▶ [Task details]: Render the data as a JSON list of strings, one string per line, with blank lines and the pictures left out.

▶ [Record excerpts]:
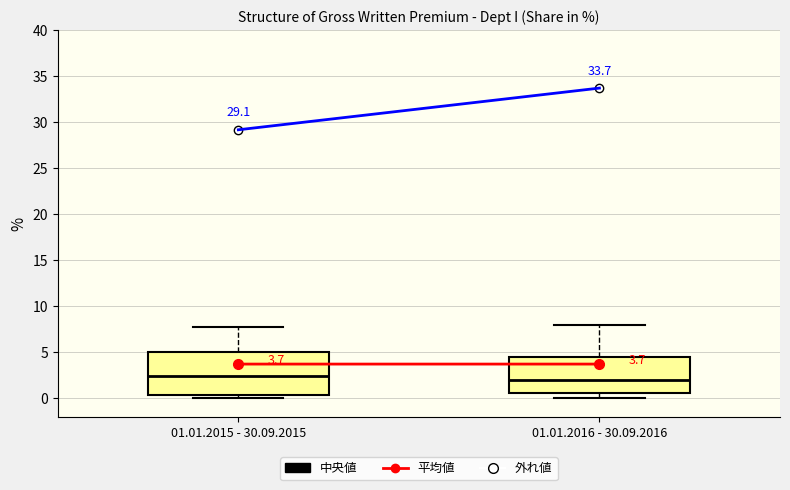

Comparing the boxes themselves (not the whiskers), which one is the tallest?

01.01.2015 - 30.09.2015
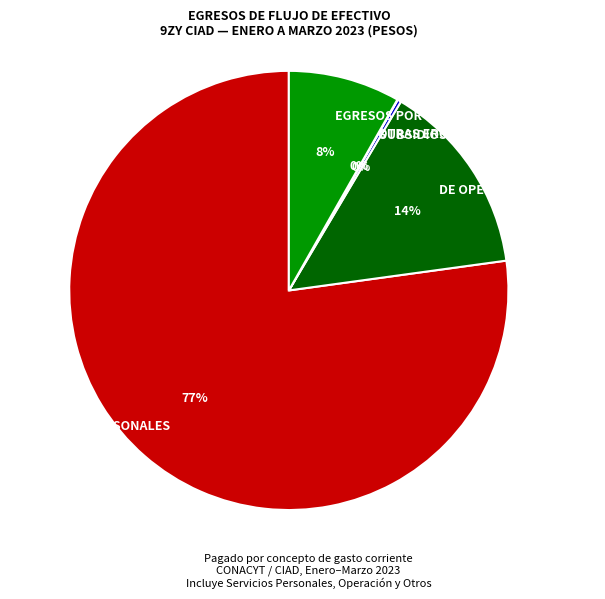

Which has a higher value, SERVICIOS PERSONALES or EGRESOS POR OPERACIONES AJENAS?

SERVICIOS PERSONALES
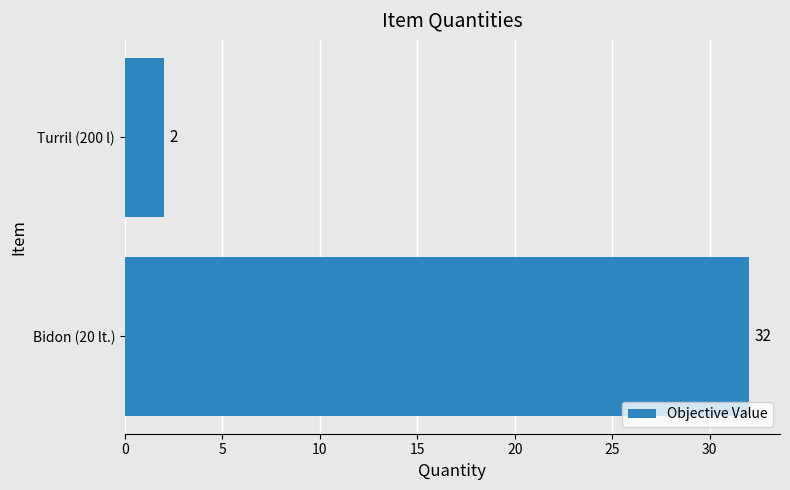

Is it true that the value at Bidon (20 lt.) is 14?

False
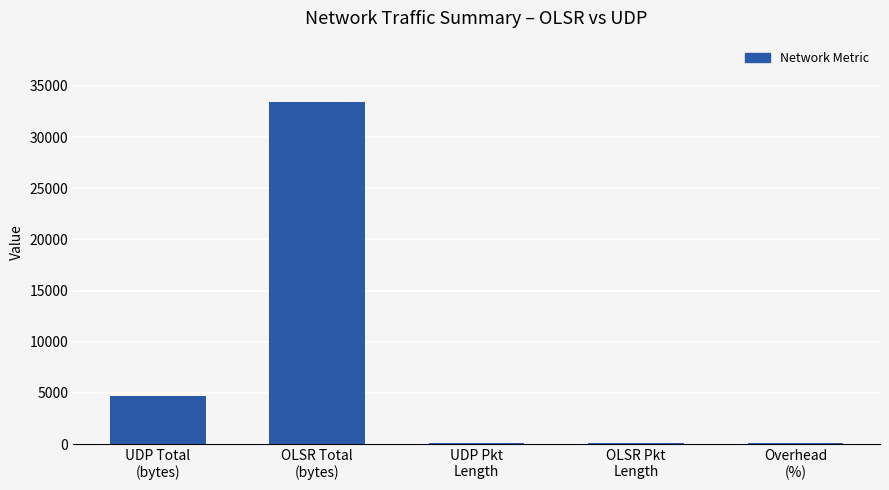

What is the maximum value shown in the chart?

33404.0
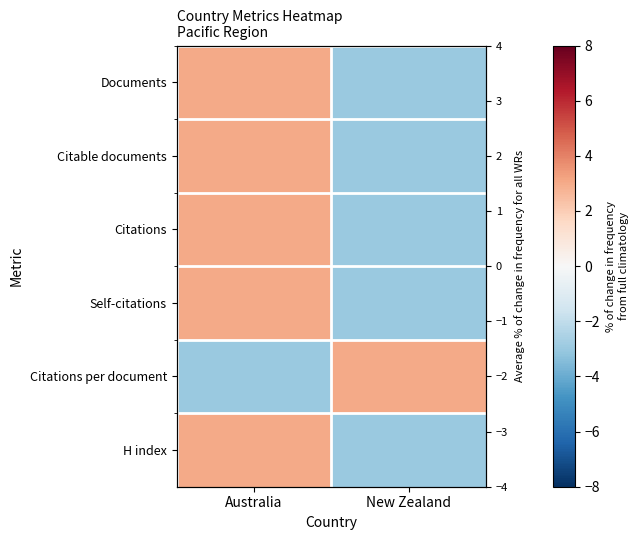

Where is H index nearest to the value 0?

Australia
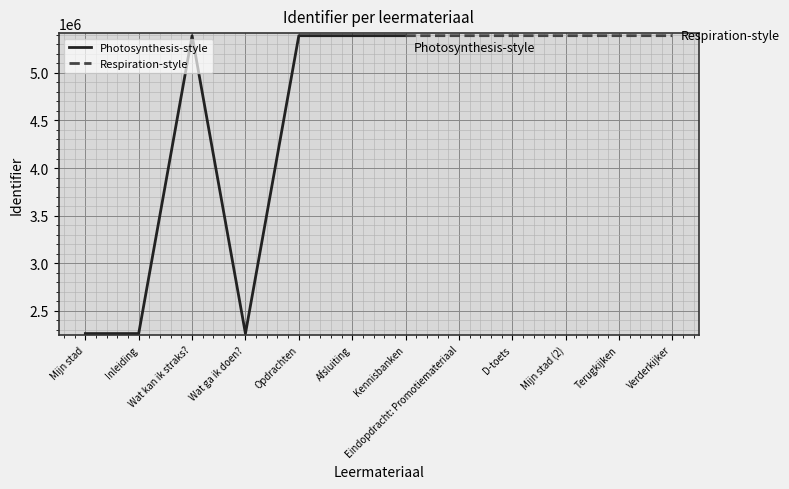

What is the minimum value shown in the chart?

2262547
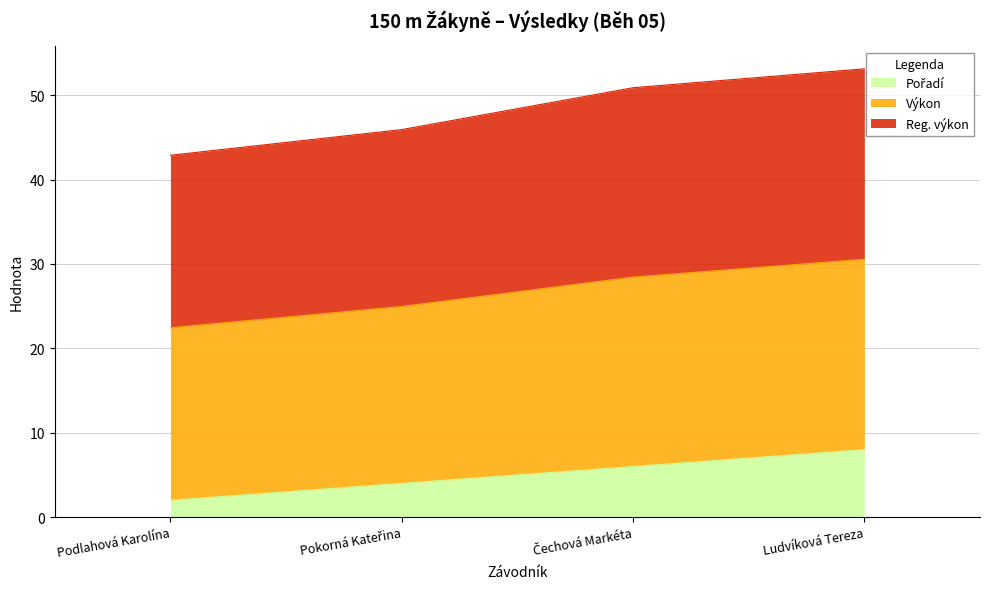

Does the chart display data point markers on the line(s)?

No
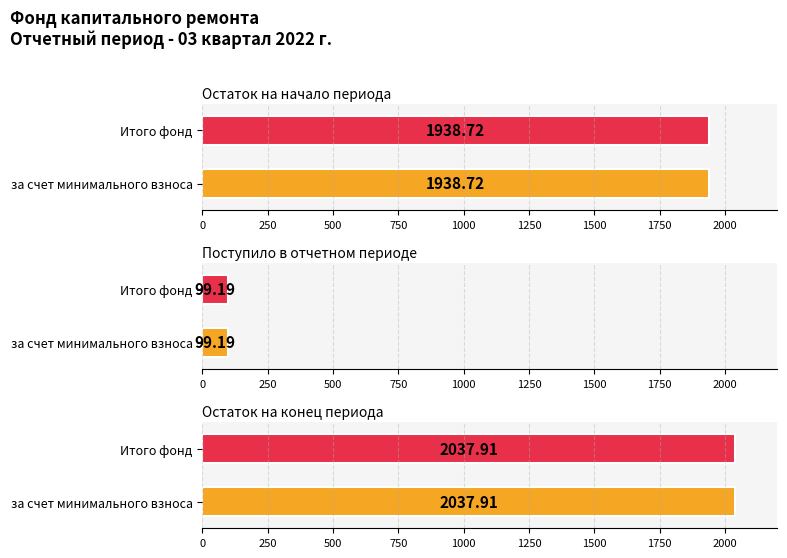

Which category has the highest value across all series?

Остаток на конец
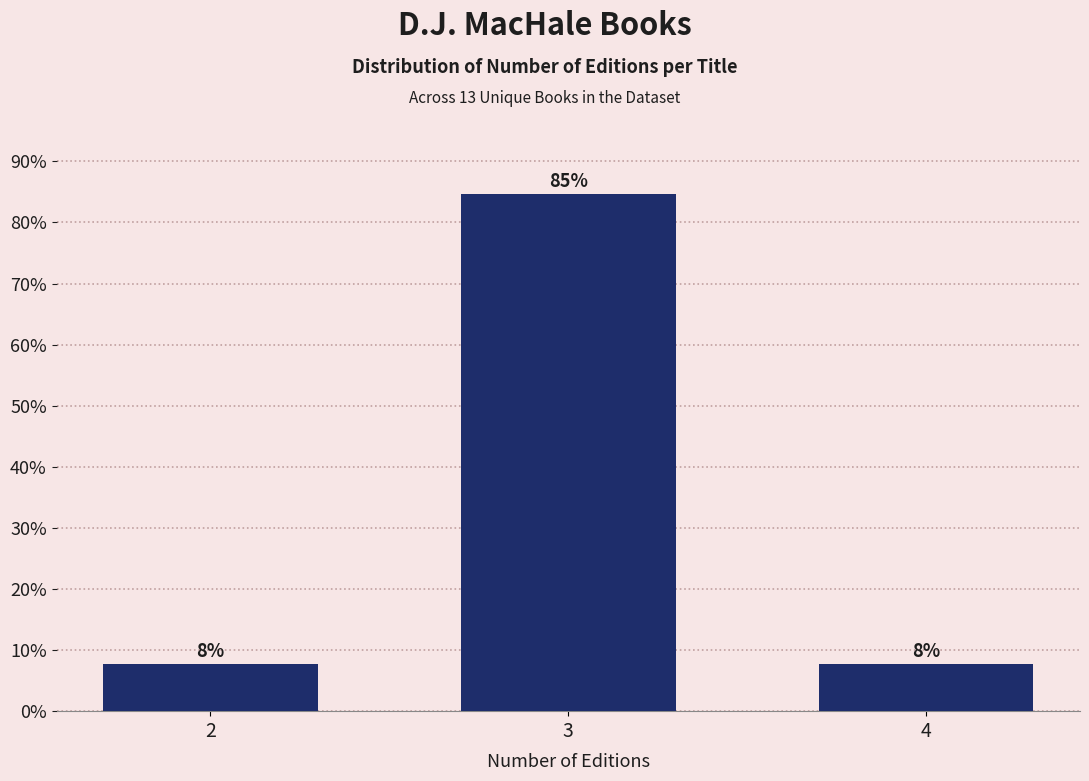

Does the chart contain any negative values?

No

▶ [Task solution]:
[
  "Comparing the boxes themselves (not the whiskers), which one is the tallest?",
  "01.01.2015 - 30.09.2015",
  "Which has a higher value, SERVICIOS PERSONALES or EGRESOS POR OPERACIONES AJENAS?",
  "SERVICIOS PERSONALES",
  "Is it true that the value at Bidon (20 lt.) is 14?",
  "False",
  "What is the maximum value shown in the chart?",
  "33404.0",
  "Where is H index nearest to the value 0?",
  "Australia",
  "What is the minimum value shown in the chart?",
  "2262547",
  "Does the chart display data point markers on the line(s)?",
  "No",
  "Which category has the highest value across all series?",
  "Остаток на конец",
  "Does the chart contain any negative values?",
  "No"
]